Spring is a season when things change fast. If you watch closely, you can sometimes see the turning point – that particular day when winter’s inertia finally gives way to the compelling changes that come with spring. It’s the day when the grass turns green. It’s the day when the buds on the trees reach a critical mass, and as you look down your street you no longer see wooden skeletons, but the green, red, and yellow fringes of new growth and life.
While this transformation may seem to be abrupt and sudden, it is really is the result of long preparation. Spring is the season of rebirth, but rebirth is not a haphazard or random event. Rebirth comes when elements are mixed together, daring the universe with their potential, and awaiting the spark of warmth, the spark of light, the spark of Spring – that triggers the annual renewal of the earth.

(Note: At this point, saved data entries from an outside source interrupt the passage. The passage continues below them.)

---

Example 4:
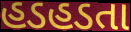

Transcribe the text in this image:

હડહડતા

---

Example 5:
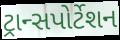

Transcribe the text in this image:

ટ્રાન્સપોર્ટેશન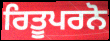
ਰਿਤੂਪਰਨੋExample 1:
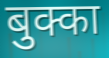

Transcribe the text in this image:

बुक्का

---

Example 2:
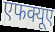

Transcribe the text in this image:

एफक्यूए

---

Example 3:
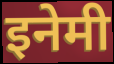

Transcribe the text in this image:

इनेमी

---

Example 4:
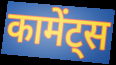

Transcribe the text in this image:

कामेंट्स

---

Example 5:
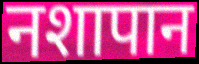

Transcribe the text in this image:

नशापान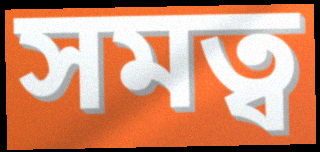
সমত্ব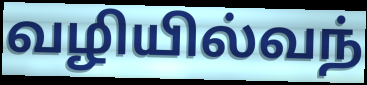
வழியில்வந்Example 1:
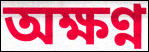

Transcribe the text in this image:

অক্ষণ্ন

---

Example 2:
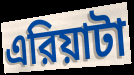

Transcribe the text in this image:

এরিয়াটা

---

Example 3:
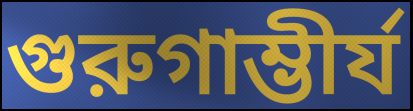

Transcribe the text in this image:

গুরুগাম্ভীর্য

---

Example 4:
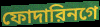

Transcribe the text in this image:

ফোদারিনগে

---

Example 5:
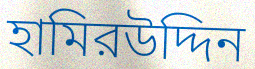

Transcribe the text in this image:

হামিরউদ্দিন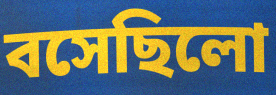
বসেছিলো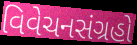
વિવેચનસંગ્રહોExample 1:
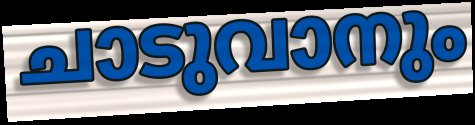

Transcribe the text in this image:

ചാടുവാനും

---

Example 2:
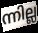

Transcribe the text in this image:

ന്നില്ല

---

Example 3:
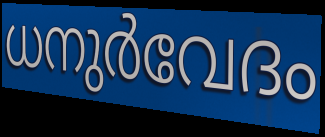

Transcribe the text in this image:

ധനുർവേദം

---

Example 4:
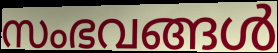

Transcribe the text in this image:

സംഭവങ്ങൾ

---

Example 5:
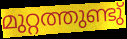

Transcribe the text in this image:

മുറ്റത്തുണ്ടു്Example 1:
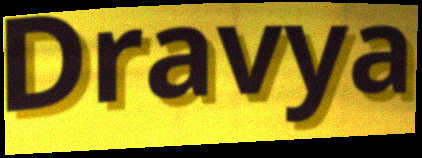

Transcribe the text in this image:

Dravya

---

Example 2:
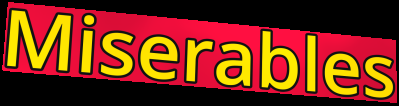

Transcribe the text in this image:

Miserables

When the skunk cabbage buds burn through the snow in late winter, they are laying plans for spring. When a tree buds out in February, it is making plans for spring. When the first green shoots push up through dried leaves on a cold March day – they are making plans for spring.
At the turning point, those plans are quickened and made real. It’s a not a grand event, not a planetary phenomenon, but rather each square foot of soil builds it’s potential, and then unleashes it when the turning point comes.

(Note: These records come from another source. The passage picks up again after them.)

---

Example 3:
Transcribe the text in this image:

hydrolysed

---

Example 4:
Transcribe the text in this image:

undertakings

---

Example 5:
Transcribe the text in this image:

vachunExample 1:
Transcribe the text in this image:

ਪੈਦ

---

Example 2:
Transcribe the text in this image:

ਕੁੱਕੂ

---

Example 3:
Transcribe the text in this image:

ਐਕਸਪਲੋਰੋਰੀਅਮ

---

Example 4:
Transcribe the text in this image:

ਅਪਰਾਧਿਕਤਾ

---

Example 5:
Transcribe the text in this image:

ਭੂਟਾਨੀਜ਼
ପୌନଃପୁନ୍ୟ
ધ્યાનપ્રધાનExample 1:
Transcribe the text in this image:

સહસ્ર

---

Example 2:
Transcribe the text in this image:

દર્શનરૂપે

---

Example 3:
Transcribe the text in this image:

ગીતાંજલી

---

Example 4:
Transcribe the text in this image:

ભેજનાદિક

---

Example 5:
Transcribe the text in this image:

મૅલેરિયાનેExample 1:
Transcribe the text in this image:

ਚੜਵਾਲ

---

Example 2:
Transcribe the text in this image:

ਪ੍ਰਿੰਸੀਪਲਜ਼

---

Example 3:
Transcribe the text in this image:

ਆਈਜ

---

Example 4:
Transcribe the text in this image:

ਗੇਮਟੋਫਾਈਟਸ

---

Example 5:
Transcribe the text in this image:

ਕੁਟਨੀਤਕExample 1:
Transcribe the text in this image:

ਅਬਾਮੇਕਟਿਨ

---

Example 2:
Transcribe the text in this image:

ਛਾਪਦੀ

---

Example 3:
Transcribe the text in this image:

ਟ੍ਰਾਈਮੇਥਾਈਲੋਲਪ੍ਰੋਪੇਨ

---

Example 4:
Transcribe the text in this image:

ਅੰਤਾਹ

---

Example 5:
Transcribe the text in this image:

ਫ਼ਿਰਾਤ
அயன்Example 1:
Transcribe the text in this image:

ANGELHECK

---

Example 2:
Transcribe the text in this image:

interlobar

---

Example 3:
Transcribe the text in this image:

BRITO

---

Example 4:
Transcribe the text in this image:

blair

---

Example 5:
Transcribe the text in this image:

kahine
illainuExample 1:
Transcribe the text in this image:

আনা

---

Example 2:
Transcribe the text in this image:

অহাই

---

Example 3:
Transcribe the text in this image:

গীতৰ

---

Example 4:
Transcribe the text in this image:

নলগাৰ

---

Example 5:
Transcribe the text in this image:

This year, here in the place where I am, things turned around 3:00 AM, Friday morning, April 24th. That’s when the first really warm air of the year arrived – I know that because it came in a grand display of thunder and lightening, that woke even me. Although the weather forecasters predicted that Thursday would be a warm day, it fell short and turned out to be a bit chillhy, a bit cloudy, and a bit like March. But once the storms rolled through on Friday moring, the night air warmed and the next day the earth turned green. All the plans that nature had laid suddenly came to fruition.
I visited some of my usual haunts in Cass County. The woodland wildflowers are truly at their peak. Hepatica is still standing, but has faded and is now rare. Anemone – wood, rue, and false – is everywhere. So too is Spring Beauty, Trout Lily, Dutchman’s Britches and Squirrel Corn. Isolated patches of Bloodroot still bloom, but in most cases this early spring flower is gone, leaving its leaves to grow to incredible size.
This is the sweetest time of year, when the trees are just beginning to bud out and have a faint glimmer of green to their branches; and when the forest floor is radiant green, sprinkled with the wildflowers. Looking ahead – Trillium is just staring to open and May Apple is just starting to unfurl it’s umbrella-like leaves.
Like I said, this is the turning point.